Action 1: turn around.
Feet shoulder-width apart. When inhaling, raise your arms. When exhaling, the left hand falls on the right shoulder and the right hand falls on the left waist from behind. At the same time, try to turn your upper body to the right and look back. Inhale again, raise your arms, and turn to the other side when exhaling. Do it six times left and right, and then recover.
Action 2: Open your stomach.
Lie prone, put your hands on both sides of your chest, slowly support your upper body, point your toes to the ground, slowly look back from the right side, look at your left heel for a few seconds, and turn to the other side to do this. Do it about six times.
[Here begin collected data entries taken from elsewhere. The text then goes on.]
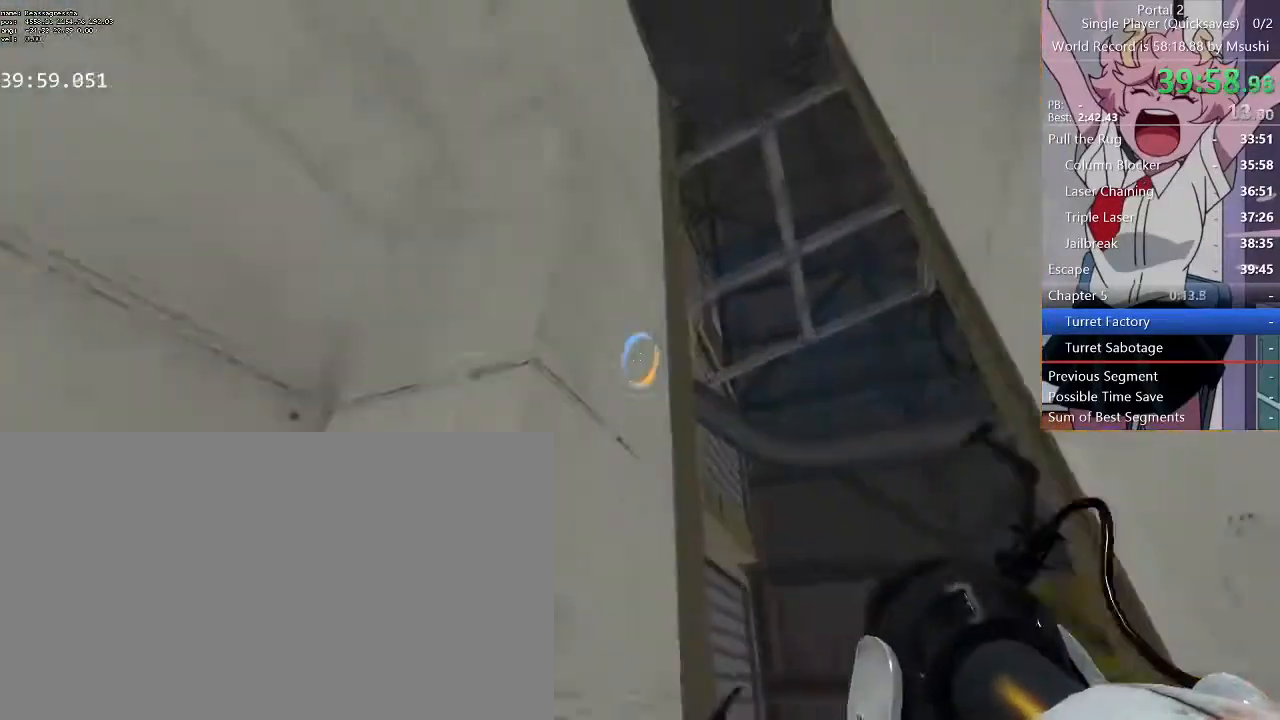
{"keys": [], "mouse": []}
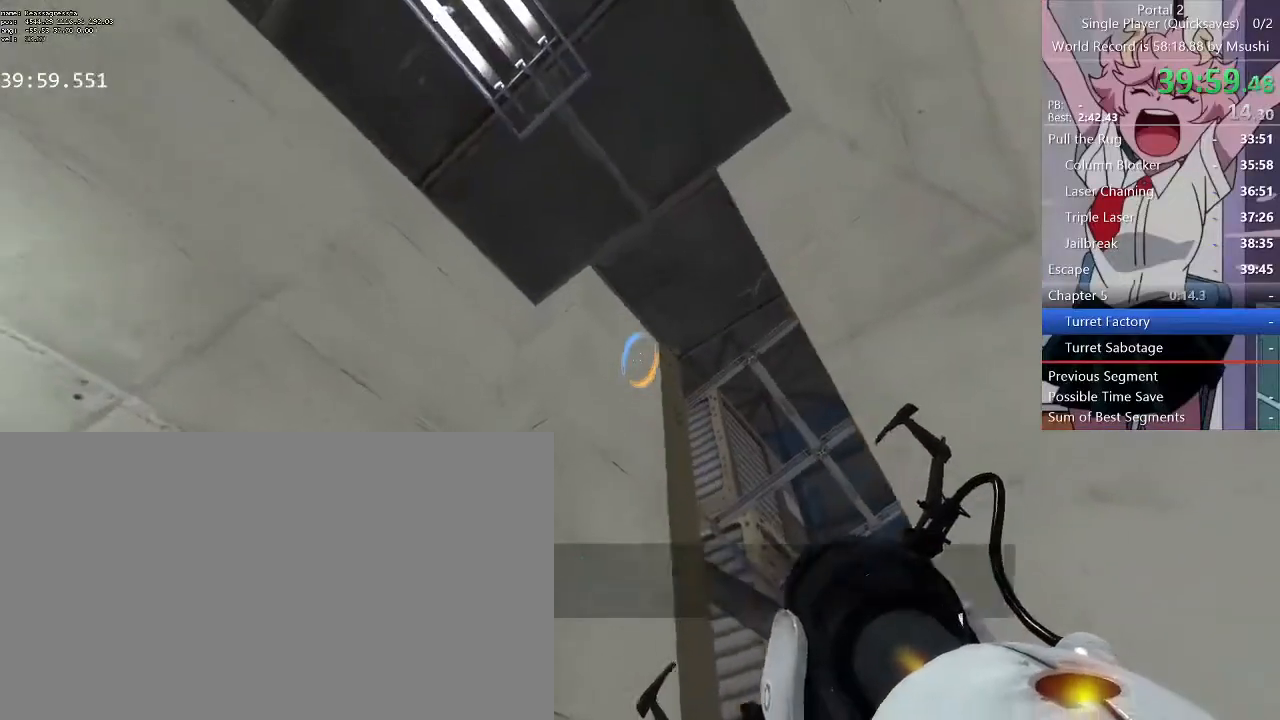
{"keys": [], "mouse": [], "events": [[234, "mouse_left", "down"], [334, "mouse_left", "up"]]}
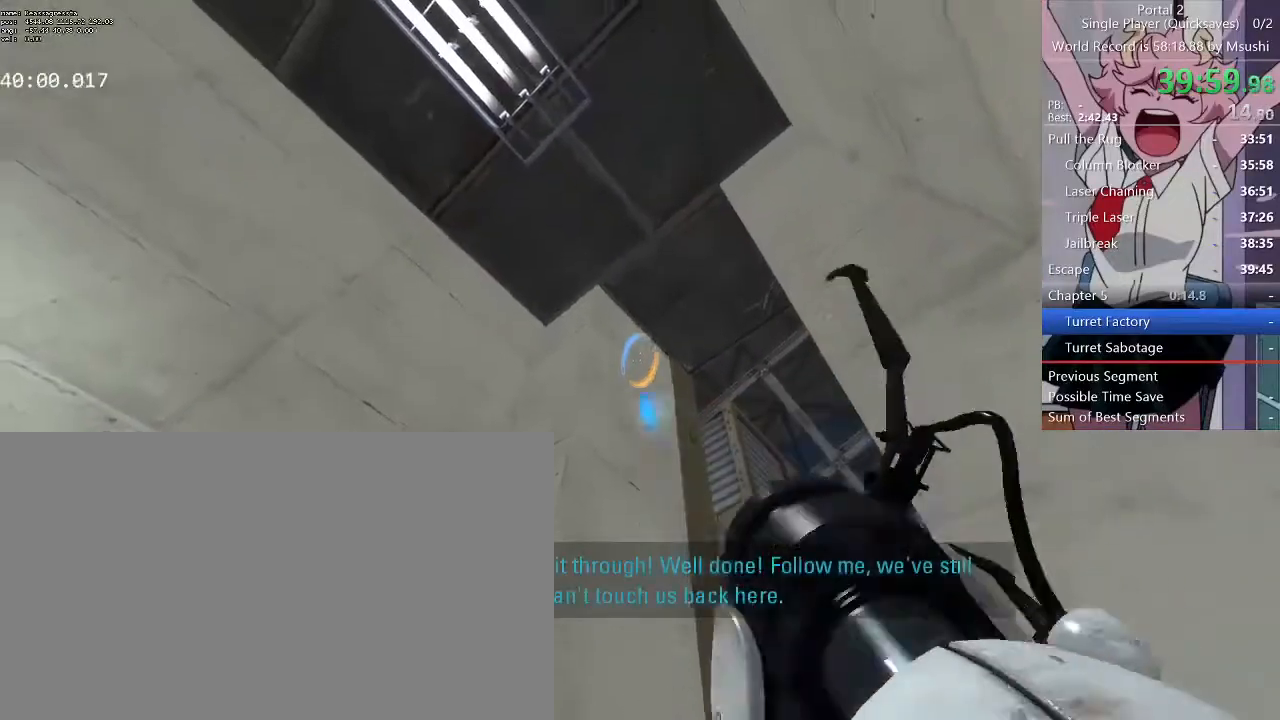
{"keys": [], "mouse": [], "events": []}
Action 3: Squat down and turn back.
Do a squat, put your hands on your knees, take a small step forward with your right foot, kneel on your left knee, sit on your hips and keep up with your left foot, slowly twist your head to the right, drive your upper body to turn back together, look back with your eyes, hold for a few seconds, and then switch to the other side to do the same action. Do it about six times.
Inner side of thin thigh
Starting from the posture of standing at attention, take a step forward with your right foot and bend your knees slightly. Put your hands on your waist. When jumping, the left and right feet are exchanged (pay attention to keeping your back straight at this time). Jump up and switch feet, and count one and two at the same time. At first, I did it 1O times every second, but later I got used to it and the speed increased.